Extraits d'un entretien réalisé par Olivier Ortolani à Strasbourg, le 24 octobre 2010

Olivier Ortolani – Qu’est-ce qui vous a poussé à mettre en scène la pièce de Samuel Beckett Fin de partie ?


Krystian Lupa – La mise en scène de Fin de partie est à l’origine une proposition du comédien et directeur du Teatro de La Abadia, José Luis Gomez. Avant cela, il m’est arrivé de me frotter à Beckett et je me suis demandé à plusieurs reprises si j’étais capable de le mettre en scène. Travailler sur une pièce de Beckett est toujours quelque chose de terrifiant, parce qu’il a tout prévu dans les moindres détails, parce que ses consignes pour la mise en scène sont particulièrement strictes. Je trouvais cela dérangeant de ne devoir faire que ce qu’il voulait sans pouvoir finalement proposer quelque chose de nouveau.
Et lors des premières répétitions, nous avons plaisanté à ce sujet : Beckett donne des indications de mise en scène avec autant de précision peut-être parce qu’il n’a pas confiance dans les metteurs en scène et dans les acteurs. Si ces derniers ne comprennent rien du tout, il faut au moins qu’ils fassent ce qui est indiqué dans les didascalies (rires).
Lorsque nous avons commencé à décortiquer le texte, il nous est bien vite apparu qu’il recelait une quantité monstrueuse de secrets. Pour moi, c’était fascinant. En effet pour Beckett, l’essentiel dans le texte, c’est le non-dit, ce qu’il y a entre les lignes. Dans Fin de partie, Hamm et Clov, les deux personnages principaux, ne disent pas la vérité, ils se cachent et sont dans un rapport de force au sein d’un jeu de mensonges. Ils expriment des banalités quotidiennes et l’essentiel est tu.


Dans votre mise en scène, vous avez pris des libertés en ce qui concerne la scénographie. Au plafond, il y a un lustre qui ne figure pas chez Beckett, l'espace est assez petit…


C’est le monde intérieur. On est dans un bunker. Après la guerre, il restait en Europe centrale beaucoup de ces bunkers abandonnés et c’était mystérieux et attirant pour un enfant comme moi. Le mythe et la fascination sont liés à un tel espace. Un tel lieu est aussi recouvert de graffiti : des gens viennent et utilisent la puissance de ce mythe pour en faire quelque chose. Pour moi, cet espace correspond à la représentation de la catastrophe chez Beckett.


Habituellement, Nagg et Nell sont dans des poubelles posées sur scène.

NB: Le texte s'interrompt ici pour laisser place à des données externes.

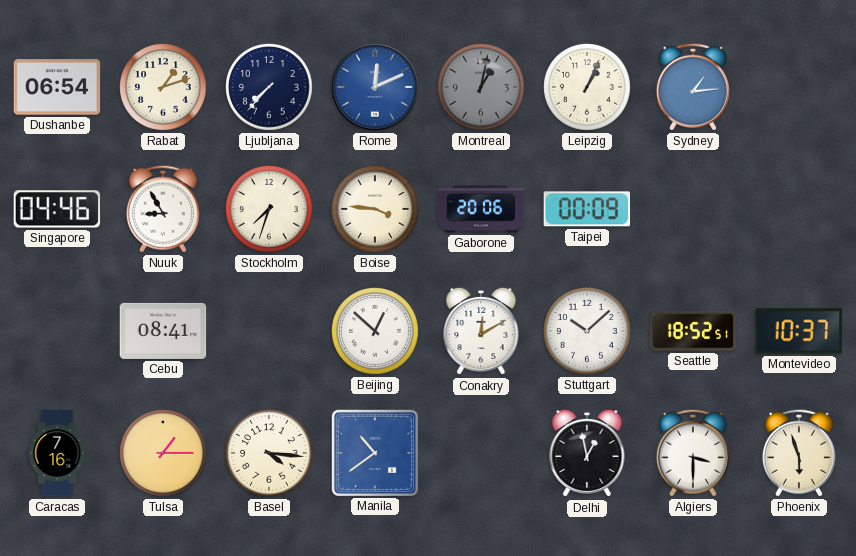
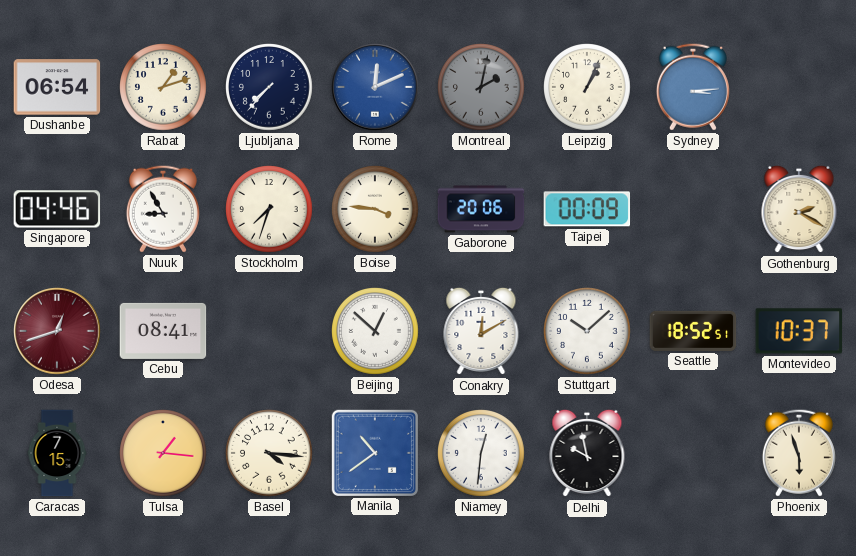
Montreal: 1:02 -> 2:02
Sydney: 1:14 -> 3:14
Gothenburg: none -> 2:20
Odesa: none -> 12:42
Caracas: 7:16 -> 7:15
Tulsa: 1:15 -> 1:16
Niamey: none -> 12:31
Delhi: 12:58 -> 9:58
Algiers: 3:30 -> none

Dans votre mise en scène, on les tire du mur alors qu’ils sont allongés dans leurs cages de verre. On voit aussi intégralement leur corps : ils sont en partie nus et rachitiques, comme démunis…


C’était génial en fait que Beckett ait le premier cette idée des poubelles. Dans chaque représentation de Fin de partie, il y a ces poubelles – aujourd’hui c’est incontournable. Pour moi, c’était particulièrement difficile de faire la même chose. Je me posais aussi la question suivante : que peutil y avoir dans ce bunker ? Il y a plusieurs possibilités.
Lorsque j’étais à Pompéi, j'ai vu des hommes, ceux qui autrefois ont été soudainement surpris par la catastrophe, fossilisés dans des aquariums, où il y a eu peutêtre un jour, bien avant, des poissons.
Dans ces bunkers de la Seconde Guerre Mondiale, il y a eu peut-être aussi des expériences avec des humains qui y étaient enfermés. Pour moi, c’était essentiel d’imaginer Hamm faisant une expérience sadique et métaphysique avec son père et sa mère. Peut-être souhaite-t-il forcer ses pieux parents à expier leur faute. Eux, au contraire, veulent toujours parler de son bonheur. C’est alors qu’il y a un combat entre le père et le fils. La mise en scène de ce sentiment qu’a le fils d’être une victime, est un motif récurrent. Il est victime de la bêtise et des péchés de ses parents.


La phrase la plus importante pour Beckett lui-même était celle-ci : « Rien n’est plus drôle que le malheur ».


Oui, bien sûr, il s'agit là aussi d'une provocation. On peut dire qu'autrefois le rire et les pleurs étaient complètement opposés – et qu'aujourd'hui c'est par le rire que la tragédie nous touche. Autrefois, dans la tragédie antique et dans la tragédie française classique, le sentiment tragique était lié au pathos. Ce qui signifie que notre tragédie humaine se situait toujours dans de hautes sphères. Le pathos provoquait ainsi la distance de la tragédie. Chez Beckett, la tragédie est vue d'en-dessous, cette trouvaille fait toute l'actualité et la jeunesse de Beckett. Son oeuvre ne porte pas les traces du temps.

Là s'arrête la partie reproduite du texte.